Machine Learning¶
The purpose of this document is to demonstrate the machine learning functionality of MP-SPDZ, a software implementing multi-party computation, one of the most important privacy-enhancing techniques. Please see this gentle introduction for more information on multi-party computation and the installation instructions on how to install the software.
MP-SPDZ supports a number of machine learning algorithms such as logistic and linear regression, decision trees, and some common deep learning functionality. The latter includes the SGD and Adam optimizers and the following layer types: dense, 2D convolution, 2D max-pooling, and dropout.
The machine learning code only works in with arithmetic machines, that
is, you cannot compile it with -B
.
This document explains how to input data, how to train a model, and how to use an existing model for prediction.
Data Input¶
It’s easiest to input data if it’s available during compilation, either centrally or per party. Another way is to only define the data size in the high-level code and put the data independently into the right files used by the virtual machine.
Integrated Data Input¶
If the data is available during compilation, for example as a PyTorch
or numpy tensor, you can use
Compiler.types.sfix.input_tensor_via()
and
Compiler.types.sint.input_tensor_via()
. Consider the
following code from breast_logistic.mpc
(requiring
scikit-learn):
from sklearn.datasets import load_breast_cancer
from sklearn.model_selection import train_test_split
X, y = load_breast_cancer(return_X_y=True)
# normalize column-wise
X /= X.max(axis=0)
X_train, X_test, y_train, y_test = train_test_split(X, y, random_state=0)
X_train = sfix.input_tensor_via(0, X_train)

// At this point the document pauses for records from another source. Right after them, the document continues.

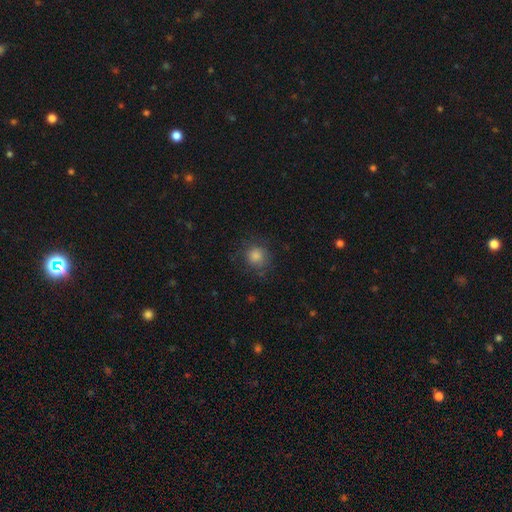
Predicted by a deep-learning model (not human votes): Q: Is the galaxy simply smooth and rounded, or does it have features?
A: smooth — 80%.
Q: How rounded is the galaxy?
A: round — 89%.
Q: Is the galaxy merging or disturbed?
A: none — 79%.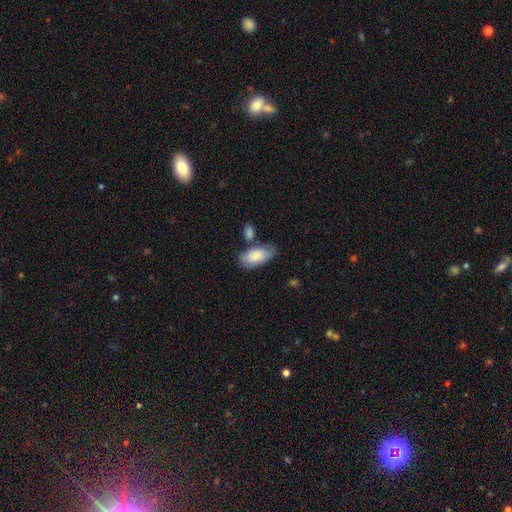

y_train = sint.input_tensor_via(0, y_train)
This downloads the Wisconsin Breast Cancer dataset, normalizes the
sample data, splits it into a training and a test set, and then
converts it to an the relevant MP-SPDZ data structures. Under the
hood, the data is stored in Player-Data/Input-Binary-P0-0
, which
is where binary-encoded inputs for player 0 are read from. You
therefore have to copy said file if you execute it in another place
than where you compiled it.
MP-SPDZ also allows splitting the data input between parties, for example horizontally:
a = sfix.input_tensor_via(0, X_train[len(X_train) // 2:])
b = sfix.input_tensor_via(1, X_train[:len(X_train) // 2])
X_train = a.concat(b)
a = sint.input_tensor_via(0, y_train[len(y_train) // 2:])
b = sint.input_tensor_via(1, y_train[:len(y_train) // 2])
y_train = a.concat(b)
The concatenation creates a unified secret tensor that can be used for training over the whole dataset. Similarly, you can split a dataset vertically:
a = sfix.input_tensor_via(0, X_train[:,:X_train.shape[1] // 2])
b = sfix.input_tensor_via(1, X_train[:,X_train.shape[1] // 2:])
X_train = a.concat_columns(b)
The three approaches in this section can be run as follows:
Scripts/compile-run.py -E ring breast_logistic
Scripts/compile-run.py -E ring breast_logistic horizontal
Scripts/compile-run.py -E ring breast_logistic vertical
In the last variants, the labels are all input via party 0.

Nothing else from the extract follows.